Dans ce contexte tendu de rapports franco-algériens, le pouvoir algérien a aussi instrumentalisé la religion musulmane, les salafistes et les frères musulmans, en présentant cette combattante pour la liberté et l’État de droit comme une femme laïque, athée, encadrée par la franc-maçonnerie internationale, poursuivie pour offense à l’Islam, accusation qui lui a valu une peine de deux ans de prison non exécutée. Le pouvoir algérien diffuse ces allégations au sein de la diaspora en Europe et en Amérique du Nord. Cet acte constitue un véritable appel au meurtre d’Amira Bouraoui, fille d’un moujahid (ancien combattant) et ancien général de l’armée nationale populaire (ANP). les réseaux sociaux proches du pouvoir algérien n’ont épargné personne de leur colère qui relève beaucoup plus de la psychiatrie que de la diplomatie ou de la politique.
L’avalanche de dénigrement d’insultes, d’accusations gratuites, ne touche pas seulement la France en tant que peuple et pays mais aussi la Tunisie, le Maroc, Israël, le sionisme international, la Franc- maçonnerie, les khabarji (« espions algériens travaillant pour le compte de la France et du Maroc »). Cette aberration est un leurre qui masque la guéguerre entre les clans au sommet de l’oligarchie politico-militaire algérienne entre pro-occidentaux et pro-russes, entre les partisans d’un deuxième mandat de Abdelmadjid Tebboun et ceux qui sont défavorables à une désignation du président sortant. Cette lutte intestine qui se manifeste sur la toile, traduit une nervosité et la crainte « d’une éventuelle invasion de l’Algérie à partir de la méditerranée à la façon de la baie des Cochons des années soixante, à Cuba » selon les propres termes d’un communiqué officiel de la présidence de la République algérienne et publié par l’Agence de presse service algérienne (APS).
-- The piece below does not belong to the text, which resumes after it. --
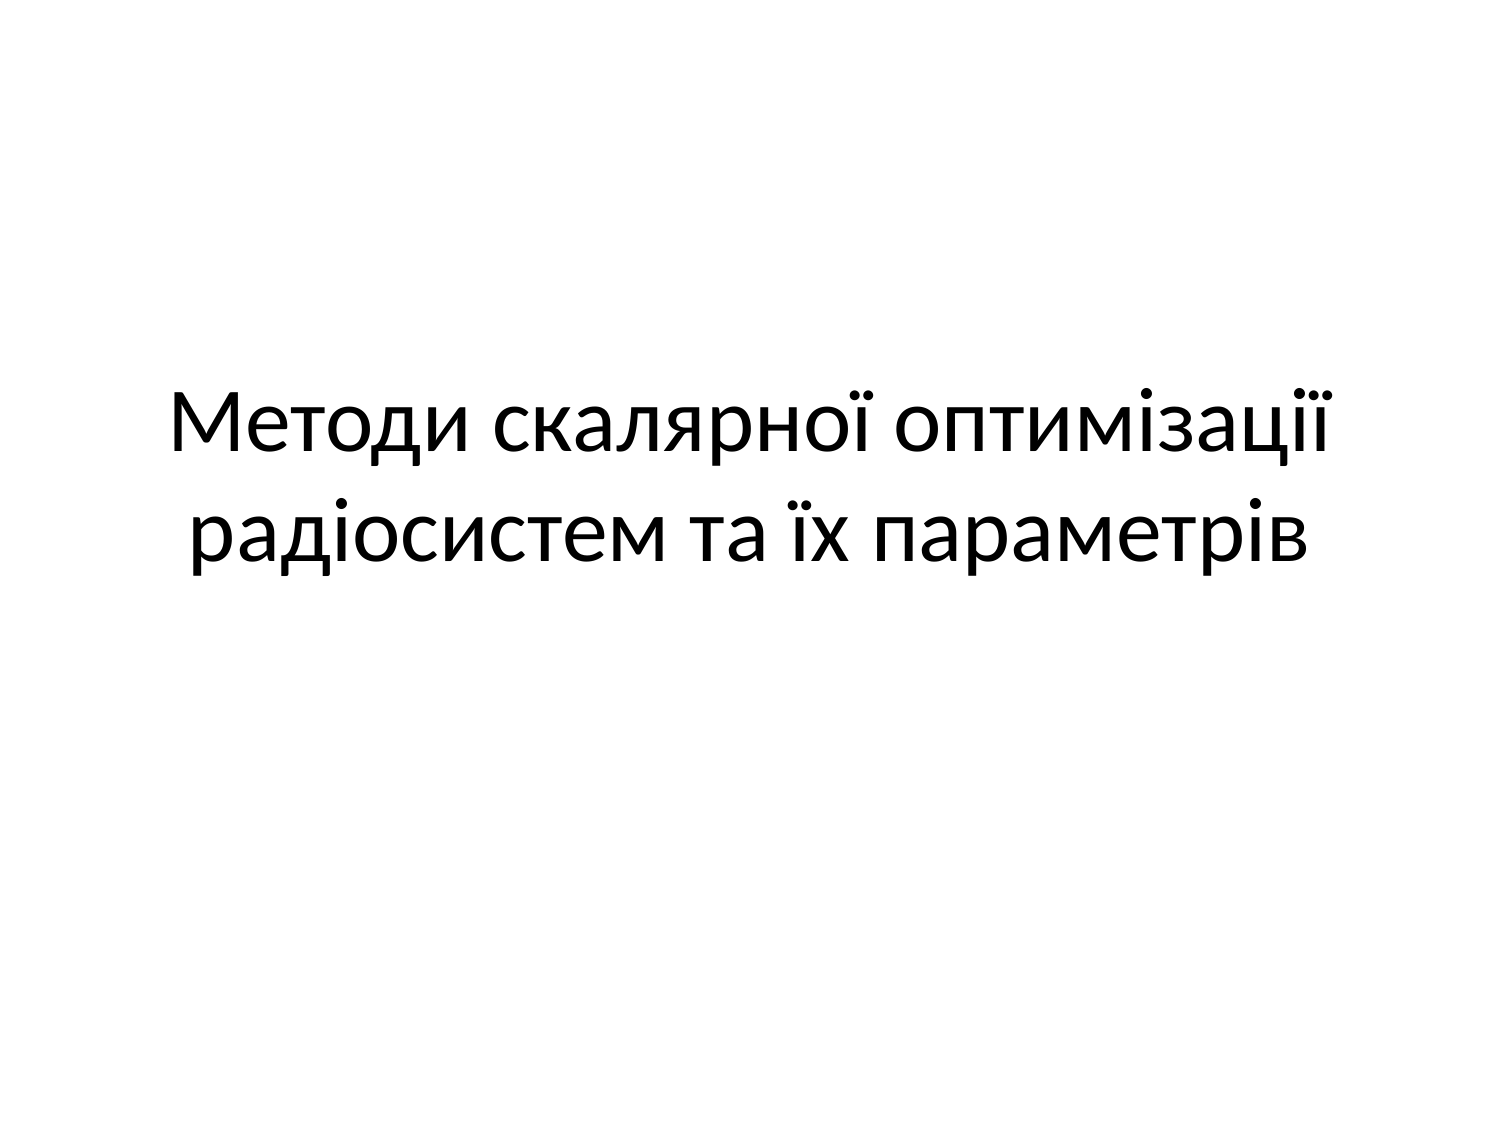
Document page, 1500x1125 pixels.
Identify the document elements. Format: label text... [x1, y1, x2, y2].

title Методи скалярної оптимізації радіосистем та їх параметрів [112, 349, 1388, 591]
Le décryptage de leur propagande indique que les militaires algériens considèrent l’affaire Amira Bouraoui comme une chance leur permettant de justifier un revirement quant à leur engagement de coopération sécuritaire et militaire pourtant signé dans la feuille de route dernièrement à Paris par le chef d’État major algérien. Ce jeu de caméléon servira sans aucun doute les intérêts stratégiques de la junte et de la Russie qui exerce des pressions énormes sur le système politico-militaire d’Alger.La junte peut ainsi réaffirmer son alignement sur la Russie qui demeure son allié stratégique dans le système politique international.
Les tenants du pouvoir algérien suivent leur doctrine machiavélique alignée sur la Russie tout en s’agrippant sans vergogne au fantôme des accords d’Évian de 1962 considérés comme symboliques par Xavier Driencourt, ex-ambassadeur de France à Alger. Ils profitent aussi de l’accord d’immigration de 1968 qui donne beaucoup d’avantages aux Algériens en France et dans les pays Schengen. La présence algérienne en France est estimée à 6 millions de personnes, sans compter les clandestins. Les attachements historiques, politiques et humains entre les deux rives sont nombreux et complexes. Cette énième crise entre les deux pays relève du déjà vu, maintes fois ressassé. La pratique de l’anamorphose des services algériens atteints de narcissisme pervers pathologique ne trompe plus personne. À force de répétition, la chimère mise en scène se révèle au grand jour. Sans doute, ne fera-t-elle plus ni recette, ni illusion.